● Brief
Copy every record verbatim but exclude the pictures.
----- Records shown -----
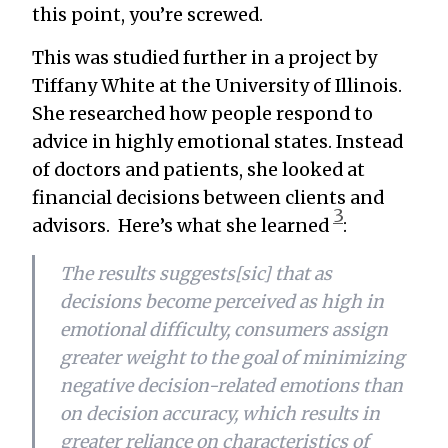
this point, you’re screwed.
This was studied further in a project by
Tiffany White at the University of Illinois.
She researched how people respond to
advice in highly emotional states. Instead
of doctors and patients, she looked at
financial decisions between clients and
3
advisors. Here’s what she learned
:
The results suggests[sic] that as
decisions become perceived as high in
emotional difficulty, consumers assign
greater weight to the goal of minimizing
negative decision-related emotions than
on decision accuracy, which results in
greater reliance on characteristics of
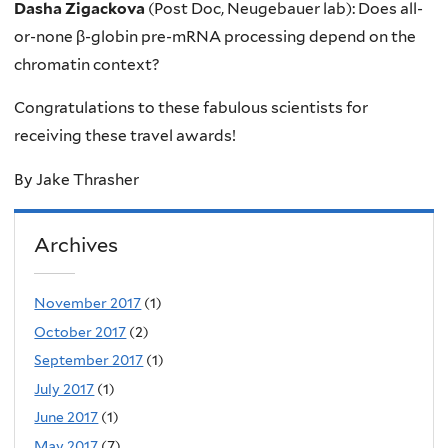
Dasha Zigackova
(Post Doc, Neugebauer lab): Does all-
or-none β-globin pre-mRNA processing depend on the
chromatin context?
Congratulations to these fabulous scientists for
receiving these travel awards!
By Jake Thrasher
Archives
November 2017
(1)
October 2017
(2)
September 2017
(1)
July 2017
(1)
June 2017
(1)
May 2017
(7)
-----
● Solution
this point, you’re screwed.
This was studied further in a project by
Tiffany White at the University of Illinois.
She researched how people respond to
advice in highly emotional states. Instead
of doctors and patients, she looked at
financial decisions between clients and
3
advisors. Here’s what she learned
:
The results suggests[sic] that as
decisions become perceived as high in
emotional difficulty, consumers assign
greater weight to the goal of minimizing
negative decision-related emotions than
on decision accuracy, which results in
greater reliance on characteristics of
Dasha Zigackova
(Post Doc, Neugebauer lab): Does all-
or-none β-globin pre-mRNA processing depend on the
chromatin context?
Congratulations to these fabulous scientists for
receiving these travel awards!
By Jake Thrasher
Archives
November 2017
(1)
October 2017
(2)
September 2017
(1)
July 2017
(1)
June 2017
(1)
May 2017
(7)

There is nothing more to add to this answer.